The studio was an old building, from the same period and in the same style as Adela’s house but in much worse condition and a great deal smaller. The paint was peeling from the walls, or they had only been painted in patches, and in the kitchen the original roof had been replaced by a sheet of rusty metal that allowed a view of the night sky in places. Luckily, it didn’t rain much in Los Girasoles. All the interior walls, except for the one delimiting the back bedroom, had been knocked through. A number of load-bearing columns divided the elongated space, along which were scattered pots, shards of pottery, and ceramic plates painted with horrendous designs (horses with auras, blue suns, women drawn in profile whose hair metamorphosed into flocks of birds).

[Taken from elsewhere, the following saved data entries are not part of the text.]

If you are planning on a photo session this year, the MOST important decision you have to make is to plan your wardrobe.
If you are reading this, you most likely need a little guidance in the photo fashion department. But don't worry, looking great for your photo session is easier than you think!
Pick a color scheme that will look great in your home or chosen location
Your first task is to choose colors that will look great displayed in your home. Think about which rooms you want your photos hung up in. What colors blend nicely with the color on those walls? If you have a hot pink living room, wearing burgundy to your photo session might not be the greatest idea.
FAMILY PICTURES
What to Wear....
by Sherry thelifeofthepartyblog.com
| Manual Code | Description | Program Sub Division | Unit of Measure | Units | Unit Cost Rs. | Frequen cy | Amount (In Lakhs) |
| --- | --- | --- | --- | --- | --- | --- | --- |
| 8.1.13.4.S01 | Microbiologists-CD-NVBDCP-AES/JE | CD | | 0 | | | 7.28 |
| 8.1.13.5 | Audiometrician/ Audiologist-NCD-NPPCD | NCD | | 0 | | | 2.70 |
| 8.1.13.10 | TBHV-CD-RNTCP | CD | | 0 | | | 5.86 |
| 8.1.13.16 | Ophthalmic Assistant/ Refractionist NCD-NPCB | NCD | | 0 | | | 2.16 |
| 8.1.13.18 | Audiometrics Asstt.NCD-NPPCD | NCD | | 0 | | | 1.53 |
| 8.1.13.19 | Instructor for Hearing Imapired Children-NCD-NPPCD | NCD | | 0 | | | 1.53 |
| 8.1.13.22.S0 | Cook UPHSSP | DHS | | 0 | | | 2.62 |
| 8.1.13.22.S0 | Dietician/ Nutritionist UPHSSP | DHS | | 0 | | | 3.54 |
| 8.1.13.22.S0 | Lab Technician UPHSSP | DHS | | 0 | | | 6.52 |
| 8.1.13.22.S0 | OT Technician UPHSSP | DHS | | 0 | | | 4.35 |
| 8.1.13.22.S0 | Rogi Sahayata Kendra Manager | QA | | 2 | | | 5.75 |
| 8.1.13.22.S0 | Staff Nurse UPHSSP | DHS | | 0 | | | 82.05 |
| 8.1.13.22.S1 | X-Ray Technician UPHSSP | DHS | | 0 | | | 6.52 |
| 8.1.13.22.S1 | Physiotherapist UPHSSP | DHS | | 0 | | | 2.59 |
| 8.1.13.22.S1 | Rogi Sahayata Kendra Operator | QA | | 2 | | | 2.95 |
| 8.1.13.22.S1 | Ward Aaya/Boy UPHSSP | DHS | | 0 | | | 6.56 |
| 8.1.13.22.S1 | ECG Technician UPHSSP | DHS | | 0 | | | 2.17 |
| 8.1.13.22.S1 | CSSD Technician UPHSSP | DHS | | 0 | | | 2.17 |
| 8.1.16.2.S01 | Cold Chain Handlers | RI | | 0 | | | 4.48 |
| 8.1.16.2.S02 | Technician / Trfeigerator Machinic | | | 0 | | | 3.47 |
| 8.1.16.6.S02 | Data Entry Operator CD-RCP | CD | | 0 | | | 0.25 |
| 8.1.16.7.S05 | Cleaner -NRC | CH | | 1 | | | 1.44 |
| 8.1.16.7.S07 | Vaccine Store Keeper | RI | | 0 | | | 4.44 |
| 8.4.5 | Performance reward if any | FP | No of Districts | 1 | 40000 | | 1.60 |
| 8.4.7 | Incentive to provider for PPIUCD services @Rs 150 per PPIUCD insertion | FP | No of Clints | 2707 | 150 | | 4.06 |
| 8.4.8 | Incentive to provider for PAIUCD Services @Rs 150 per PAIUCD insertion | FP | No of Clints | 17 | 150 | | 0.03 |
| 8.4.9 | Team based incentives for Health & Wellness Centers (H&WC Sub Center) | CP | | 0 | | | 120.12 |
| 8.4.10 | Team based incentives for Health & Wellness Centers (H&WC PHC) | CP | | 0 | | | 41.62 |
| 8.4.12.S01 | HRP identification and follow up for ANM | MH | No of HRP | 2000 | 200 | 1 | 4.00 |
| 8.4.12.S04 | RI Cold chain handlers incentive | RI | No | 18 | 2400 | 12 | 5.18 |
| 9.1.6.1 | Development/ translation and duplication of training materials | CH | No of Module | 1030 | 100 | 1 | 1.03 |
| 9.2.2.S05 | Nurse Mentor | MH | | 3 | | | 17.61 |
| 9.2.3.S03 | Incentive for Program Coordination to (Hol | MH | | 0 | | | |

Jimmie rinsed out some glasses and carried them, still wet, to what could be considered the living room: three Acapulco chairs set around a low, rectangular table. Each of the men took one of the chairs; Micaela disappeared into the bedroom and came back with some pillows, which she put on the floor to make herself more comfortable.
Indoors, Jimmie seemed more sober, as if only the air-conditioning or the desire to insult the waiters had aroused him for a short time. Now he poured tequila for the other two men (Micaela had taken a can of beer from a small icebox but scarcely touched it) and talked about his projects with relative fluency. He was thinking of organizing an exhibition right there in the studio so that the wealthy residents of Los Girasoles would buy his ceramics. He knew the designs were horrible but defended his right to sell them, alleging that people liked having ugly things in their homes. In fact, added Jimmie to Marcelo (much to the satisfaction of Velásquez, who had been waiting for this moment the whole evening), his real passion was not ceramics but contemporary art; the problem was that in this bleak wasteland it was impossible to explain to the natives (“or even worse, to the academics,” he added scathingly, with a wink to Marcelo) what contemporary art really was. Though he knew, he said, that Marcelo was a man of the world, and in Barcelona (“Madrid, Madrid,” Marcelo interrupted), right, in Madrid then, he must have seen contemporary art projects much closer to his own area of interest. In fact, that was why he had told Velásquez that he wanted to meet him: to invite him to join this new project — the word was repeated like a mantra in his discourse — he was putting together. It was going to be a magnificent exposition, he said, a performance unlike anything that had ever been done before. He had been in training for this for years, although he had only discovered it a short time ago, and only now, said Jimmie, did he understand that all that training was destined for this moment and this place. By “all that training” he was of course referring to a bunch of unconnected anecdotes spiced up with sex and prog rock.